XFS excels at parallel I/O throughput thanks to its design optimized for streaming large files. However, it does not perform as well with small random writes compared to other file systems. XFS also requires more RAM resources compared to ext3/ext4.

Btrfs

Btrfs (B-tree file system) is a modern copy-on-write file system for Linux developed starting in 2007 by multiple companies including Oracle, Red Hat, Fujitsu, Intel, and Facebook. Btrfs aims to provide advanced features focused on fault tolerance, repair, and ease of administration while still delivering high performance.

Some key features and benefits of Btrfs include:

• Copy-on-write – All data is stored on the disk in a copy-on-write fashion, meaning the original data is preserved when edits are made. This facilitates snapshots, backups, and integrity checking.
• Snapshots – Lightweight read-only snapshots can be created quickly and efficiently.
• RAID Support – Supports RAID 0, 1, 10 and RAID 5/6 like layouts for tolerance against failures.
• Self-healing – Btrfs is designed to detect errors and reconstruct damaged data using mirrored copies.
• Compression – Supports transparent compression to optimize storage space.
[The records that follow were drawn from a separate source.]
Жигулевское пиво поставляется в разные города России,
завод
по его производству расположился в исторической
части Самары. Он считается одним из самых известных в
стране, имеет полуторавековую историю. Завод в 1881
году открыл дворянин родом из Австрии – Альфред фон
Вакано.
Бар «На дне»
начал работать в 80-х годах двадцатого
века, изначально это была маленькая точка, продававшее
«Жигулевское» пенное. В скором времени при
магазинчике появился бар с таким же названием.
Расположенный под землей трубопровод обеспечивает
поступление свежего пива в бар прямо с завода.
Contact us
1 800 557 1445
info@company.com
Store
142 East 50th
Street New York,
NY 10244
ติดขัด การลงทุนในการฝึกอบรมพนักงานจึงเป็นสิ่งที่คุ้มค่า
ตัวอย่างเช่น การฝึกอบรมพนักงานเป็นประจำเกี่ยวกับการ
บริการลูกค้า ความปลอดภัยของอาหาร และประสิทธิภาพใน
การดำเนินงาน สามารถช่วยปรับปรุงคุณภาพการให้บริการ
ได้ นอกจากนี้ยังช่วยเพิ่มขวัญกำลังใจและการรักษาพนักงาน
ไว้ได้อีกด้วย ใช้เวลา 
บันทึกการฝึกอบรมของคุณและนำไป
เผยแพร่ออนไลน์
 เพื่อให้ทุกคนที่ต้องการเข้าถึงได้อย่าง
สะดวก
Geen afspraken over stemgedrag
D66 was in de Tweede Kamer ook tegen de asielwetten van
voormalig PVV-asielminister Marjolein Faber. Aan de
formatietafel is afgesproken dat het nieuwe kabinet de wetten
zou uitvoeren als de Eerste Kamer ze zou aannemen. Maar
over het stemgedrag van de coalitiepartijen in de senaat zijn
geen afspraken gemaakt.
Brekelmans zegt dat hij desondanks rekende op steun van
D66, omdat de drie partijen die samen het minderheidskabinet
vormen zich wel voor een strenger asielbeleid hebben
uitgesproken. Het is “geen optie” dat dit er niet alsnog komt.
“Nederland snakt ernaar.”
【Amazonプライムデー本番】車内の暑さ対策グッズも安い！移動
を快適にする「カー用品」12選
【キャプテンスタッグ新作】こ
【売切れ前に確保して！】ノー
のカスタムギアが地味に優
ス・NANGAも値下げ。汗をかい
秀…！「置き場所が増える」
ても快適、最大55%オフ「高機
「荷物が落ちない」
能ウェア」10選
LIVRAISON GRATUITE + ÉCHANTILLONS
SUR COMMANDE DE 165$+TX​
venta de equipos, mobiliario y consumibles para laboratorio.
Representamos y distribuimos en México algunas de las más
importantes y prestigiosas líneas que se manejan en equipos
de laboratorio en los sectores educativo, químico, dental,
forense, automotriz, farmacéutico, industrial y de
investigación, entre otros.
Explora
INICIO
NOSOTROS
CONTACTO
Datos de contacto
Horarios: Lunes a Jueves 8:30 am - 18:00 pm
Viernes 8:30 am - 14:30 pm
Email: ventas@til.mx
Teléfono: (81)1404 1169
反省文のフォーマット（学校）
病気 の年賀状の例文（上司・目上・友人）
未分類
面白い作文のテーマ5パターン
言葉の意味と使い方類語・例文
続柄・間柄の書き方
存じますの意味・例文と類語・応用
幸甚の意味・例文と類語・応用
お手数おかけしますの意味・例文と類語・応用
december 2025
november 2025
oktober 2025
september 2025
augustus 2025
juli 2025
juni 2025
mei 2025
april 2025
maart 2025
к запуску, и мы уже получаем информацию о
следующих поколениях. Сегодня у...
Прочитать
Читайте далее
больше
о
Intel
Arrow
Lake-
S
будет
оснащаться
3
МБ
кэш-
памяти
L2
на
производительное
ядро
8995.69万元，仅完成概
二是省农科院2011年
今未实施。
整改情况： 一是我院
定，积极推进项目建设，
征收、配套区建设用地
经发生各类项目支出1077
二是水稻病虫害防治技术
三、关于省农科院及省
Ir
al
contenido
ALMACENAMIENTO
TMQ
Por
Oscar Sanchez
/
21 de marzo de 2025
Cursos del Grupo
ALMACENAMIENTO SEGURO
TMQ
However, Btrfs is still considered experimental and not recommended for production systems. Some downsides and challenges include:

• Immaturity – Btrfs is newer than other Linux file systems and still under heavy development, so bugs and data loss issues may occur.
• Fragmentation – Btrfs is prone to suffering from fragmentation over time, hurting performance.
• No stable disk defragmenter – No built-in tool to defragment Btrfs filesystems.

Overall Btrfs offers advanced next-generation features but with the tradeoff of stability challenges common in newer file systems. It’s seen increasing adoption but still not recommended for mission critical data.

Sources:

https://docs.kernel.org/filesystems/btrfs.html


https://www.synology.com/dsm/Btrfs

Conclusion

The key differences between major file systems come down to factors like maximum file size, maximum volume size, file name length, and supported operating systems. FAT32 is an older file system with limitations like 4GB maximum file size, but it has very wide compatibility. NTFS is the preferred file system for Windows, with no realistic file size or volume size limits. ext4 is a reliable performer for Linux. APFS is optimized for macOS and SSDs. Choosing the right file system depends on your OS, storage device, performance needs, and whether you require compatibility across operating systems.

In summary:

• FAT32 is compatible with all major OSes but has limitations on file sizes and volume sizes.
• NTFS is designed for Windows and has few real limits.
• ext4 is reliable and well-tested for Linux.
• APFS is optimized for macOS and SSDs.
• exFAT can bridge between OSes better than FAT32 but lacks features of NTFS and ext4.

File systems like XFS, Btrfs, and ZFS offer advanced features for very large storage arrays and servers. HFS+ is the older Apple file system. In general, match your file system to your OS and be aware of size limitations if using FAT32.